I have a 2007 Bessacarr registered in 2008, so only used the past 2 years intermittently. We usually go on hook up.


However, recently on 2 occasions whilst not on hook up the battery has lasted only 2 days. Most recently without LED lights or even fridge on - no applicances at all.

Once the vehicle has had a run or been charged via mains the voltage is always back to around 13v+, but after just 2 days is down to around 9.8v and dropping.

Over this winter the vehicle did go flat completely on 2 occasions due to the weather despite regular charge ups at home, but is it just wear and tear and 2 years lifespan is enough for any battery?

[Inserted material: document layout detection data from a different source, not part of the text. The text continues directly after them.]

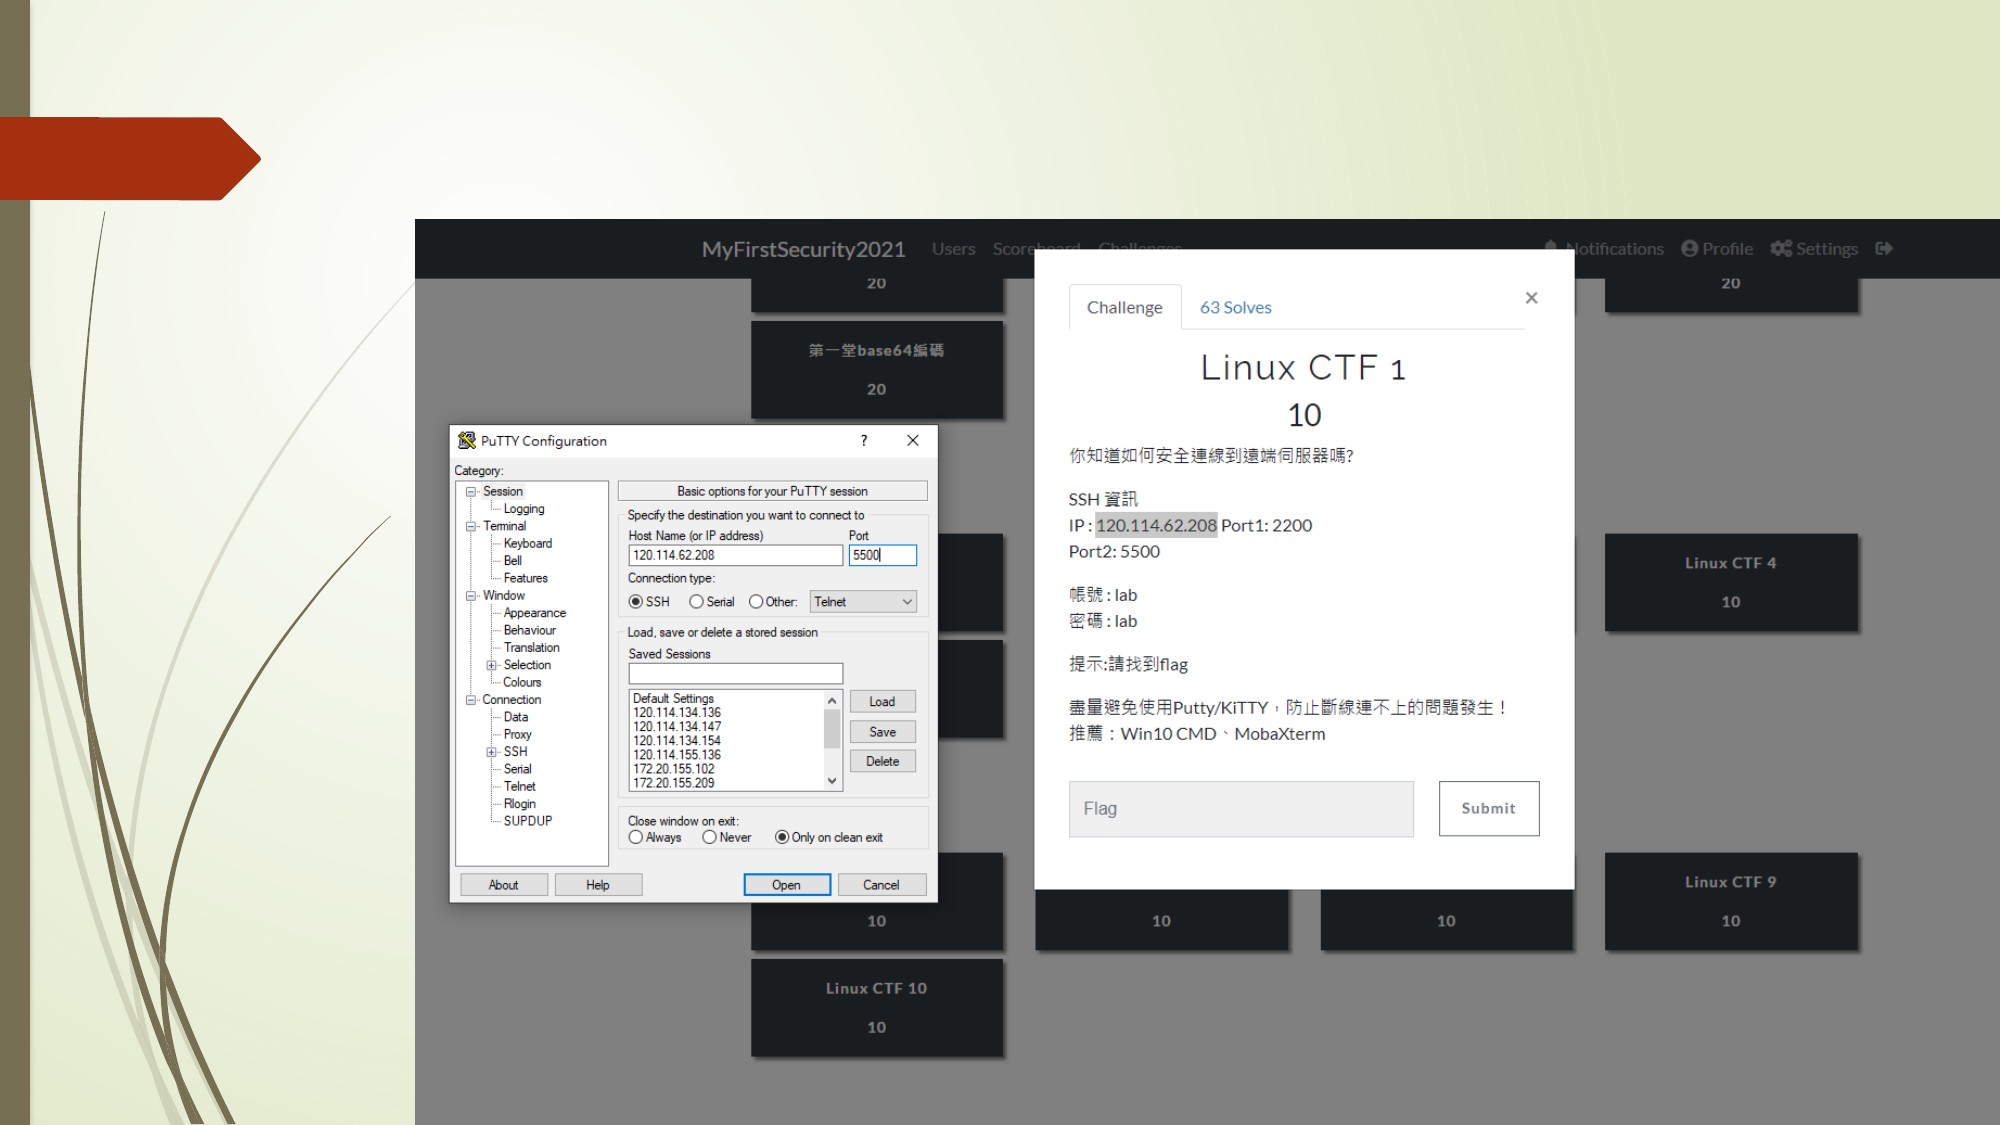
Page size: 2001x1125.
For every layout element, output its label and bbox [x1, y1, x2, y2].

list [415, 219, 2000, 1125]
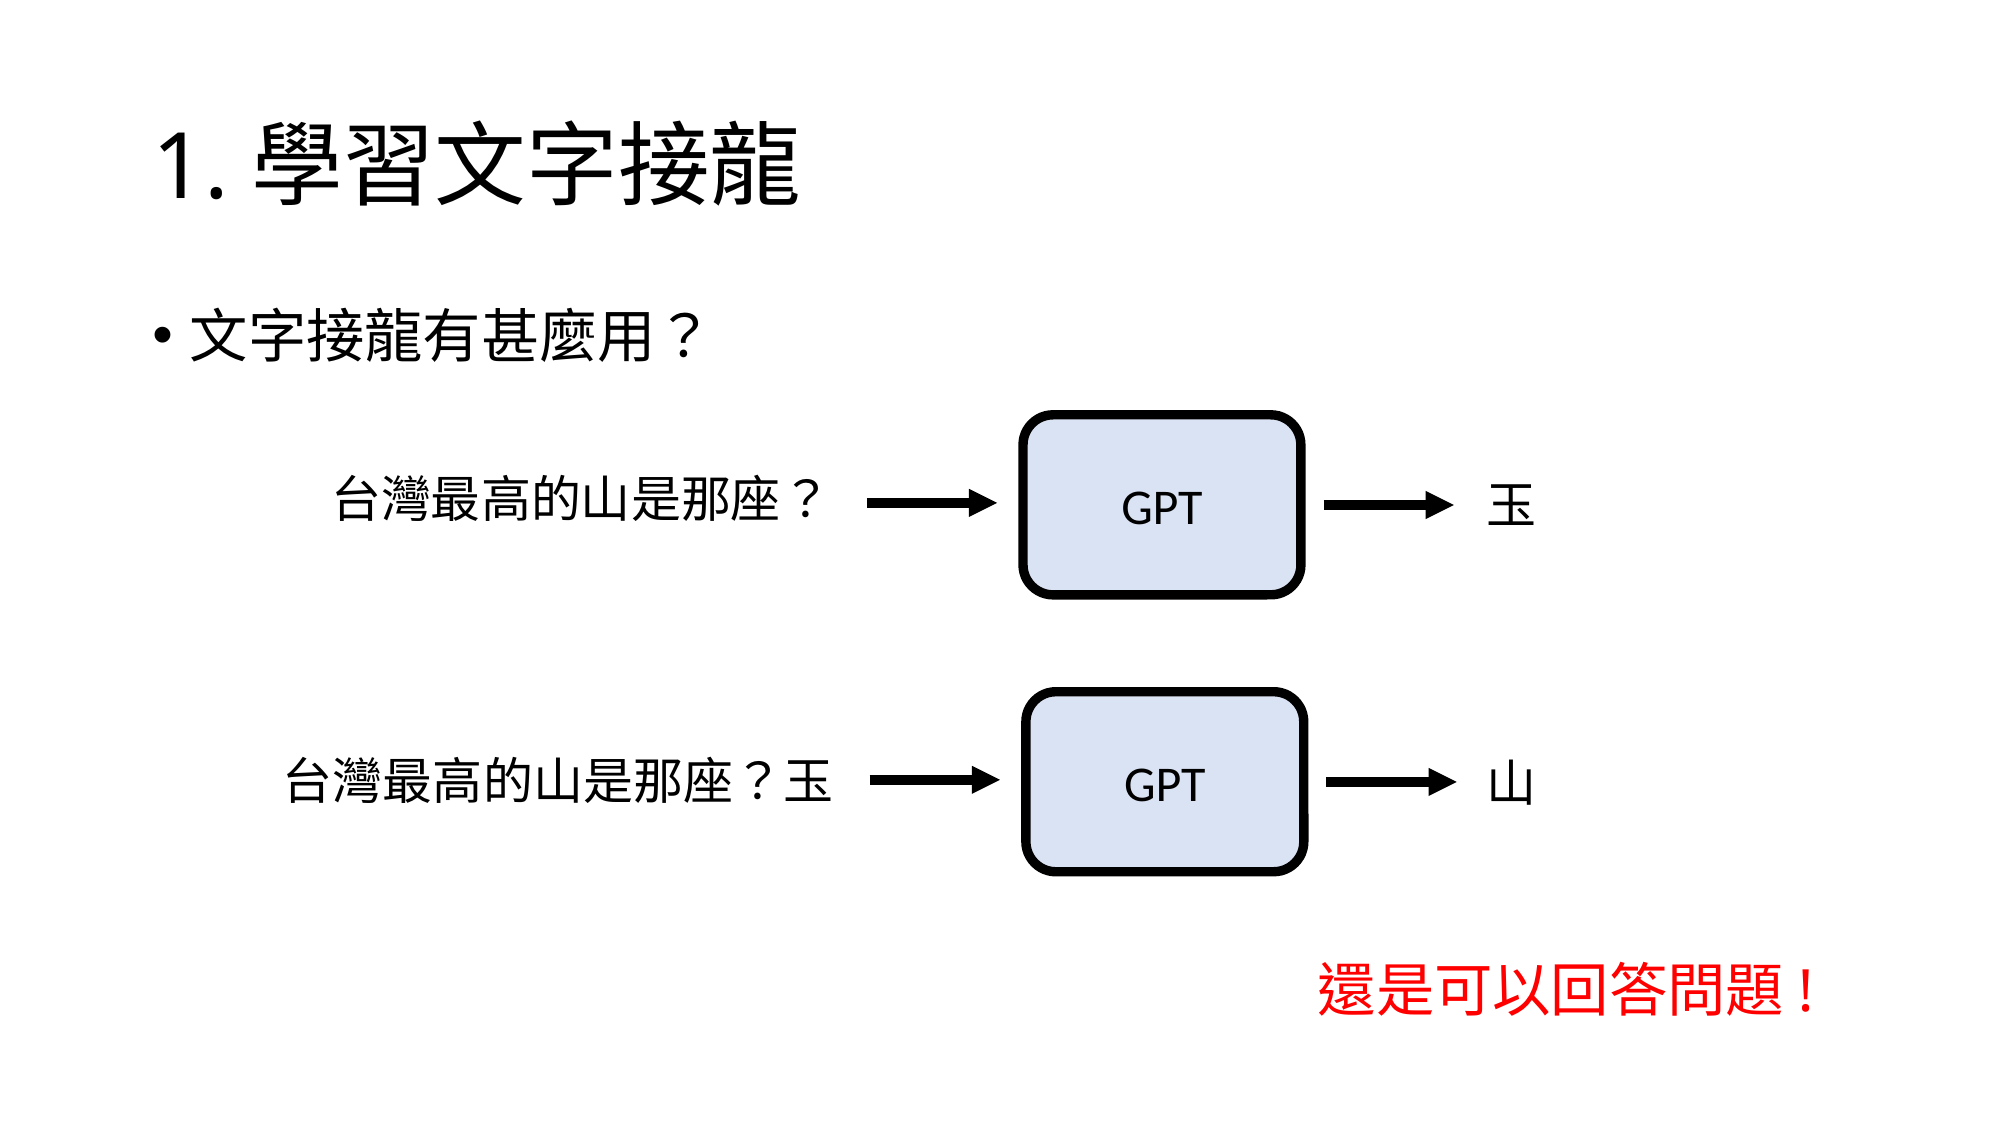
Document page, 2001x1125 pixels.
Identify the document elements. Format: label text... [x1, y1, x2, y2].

text_box GPT [1021, 413, 1302, 596]
text_box GPT [1024, 690, 1305, 873]
text_box 台灣最高的山是那座？ [282, 459, 880, 535]
text_box 台灣最高的山是那座？玉 [259, 741, 857, 817]
text_box 山 [1372, 744, 1650, 819]
title 1.學習文字接龍 [137, 59, 1863, 278]
text_box 還是可以回答問題! [1164, 946, 1829, 1031]
list 文字接龍有甚麼用？ [137, 299, 1863, 1014]
text_box 玉 [1372, 466, 1650, 542]
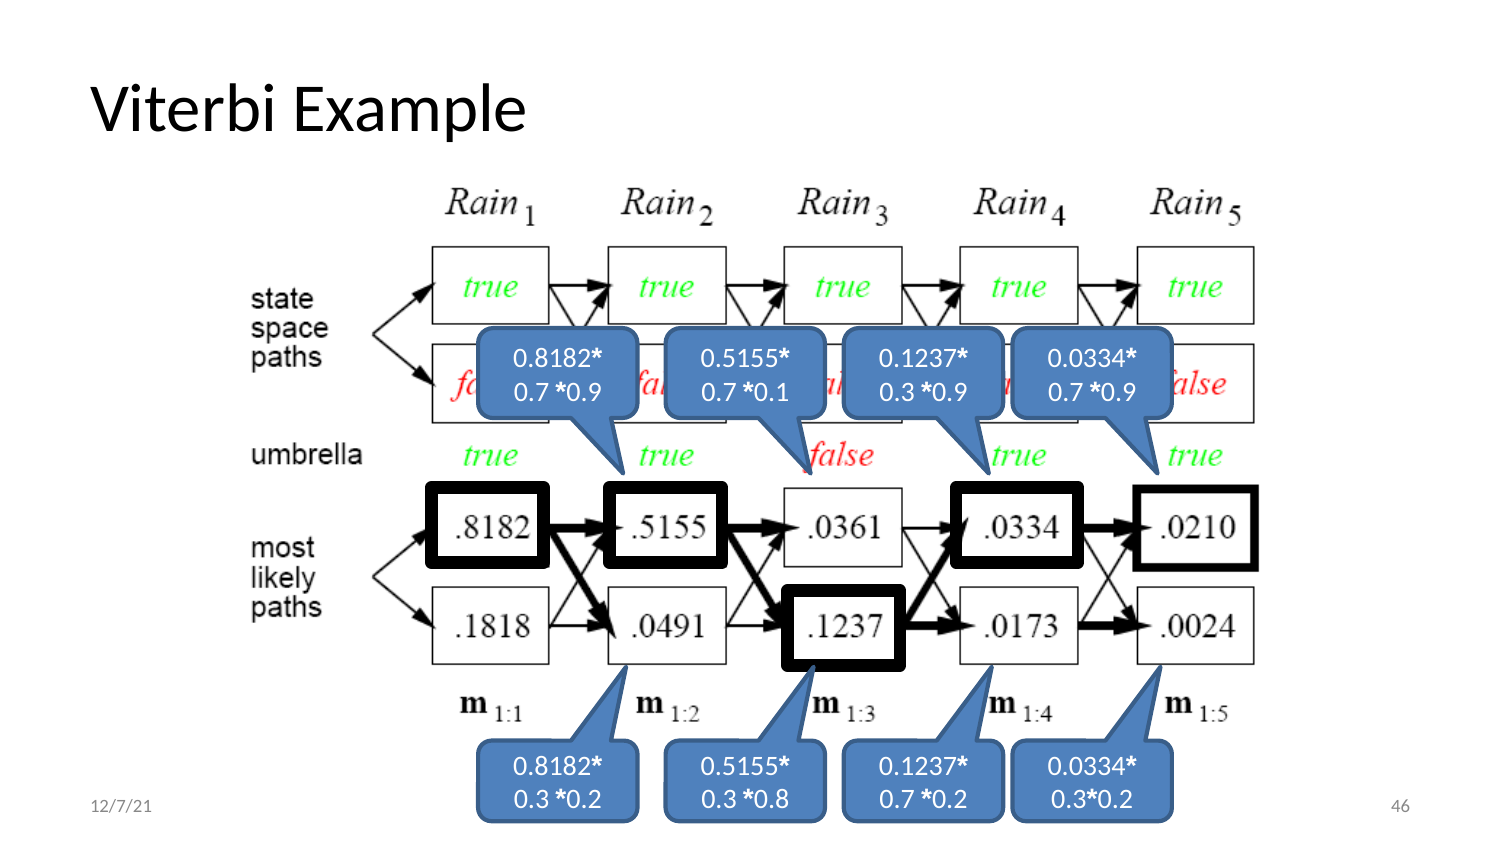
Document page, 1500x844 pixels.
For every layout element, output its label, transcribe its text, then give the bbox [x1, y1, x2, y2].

text_box 0.1237* 0.7 *0.2 [843, 740, 1004, 822]
text_box 0.8182* 0.3 *0.2 [478, 740, 638, 822]
slide_number ‹#› [1074, 782, 1425, 827]
title Viterbi Example [75, 33, 1425, 175]
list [243, 177, 1262, 732]
text_box 0.0334* 0.3*0.2 [1012, 740, 1172, 822]
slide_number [75, 782, 425, 827]
text_box 0.5155* 0.3 *0.8 [665, 740, 826, 822]
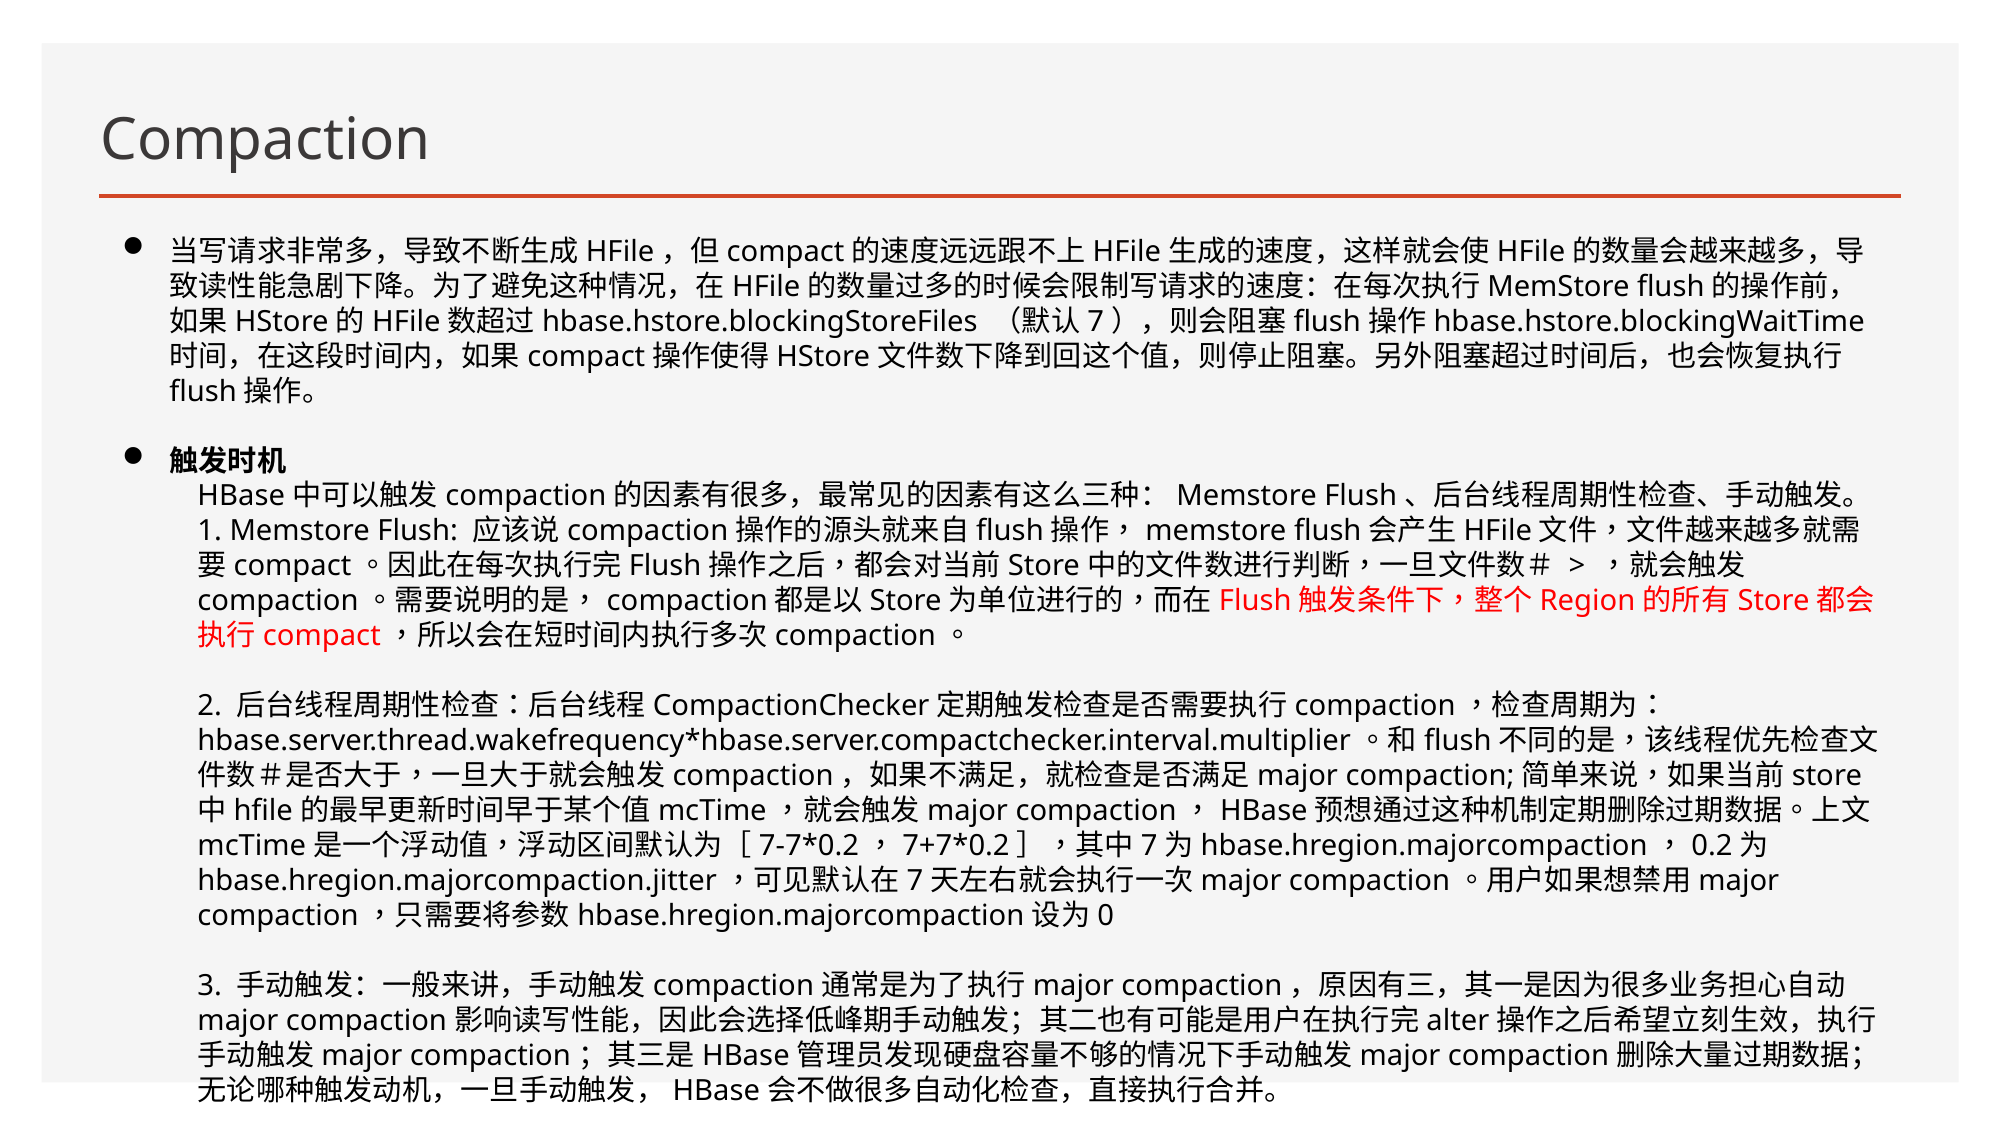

Any advice on similar problems would be appreciated,
Carrington


----------



## Carrington (Nov 25, 2007)

Sorry I forgot to mention the bettery size is 110!


----------



## ktesis (May 11, 2005)

There has been some recent comments in the various magazines suggesting that some "leisure" batteries are in fact re-labelled starter batteries! As such their "life" expectancy is much lower than anticipated!
Has anyone with more technical knowledge any views?


----------



## Telbell (May 1, 2005)

Bump


----------



## inkey-2008 (May 24, 2008)

Sounds like it has a cell going. It shows good untill you put a load on it. At 9.8volts the battery has had it.

Andy


----------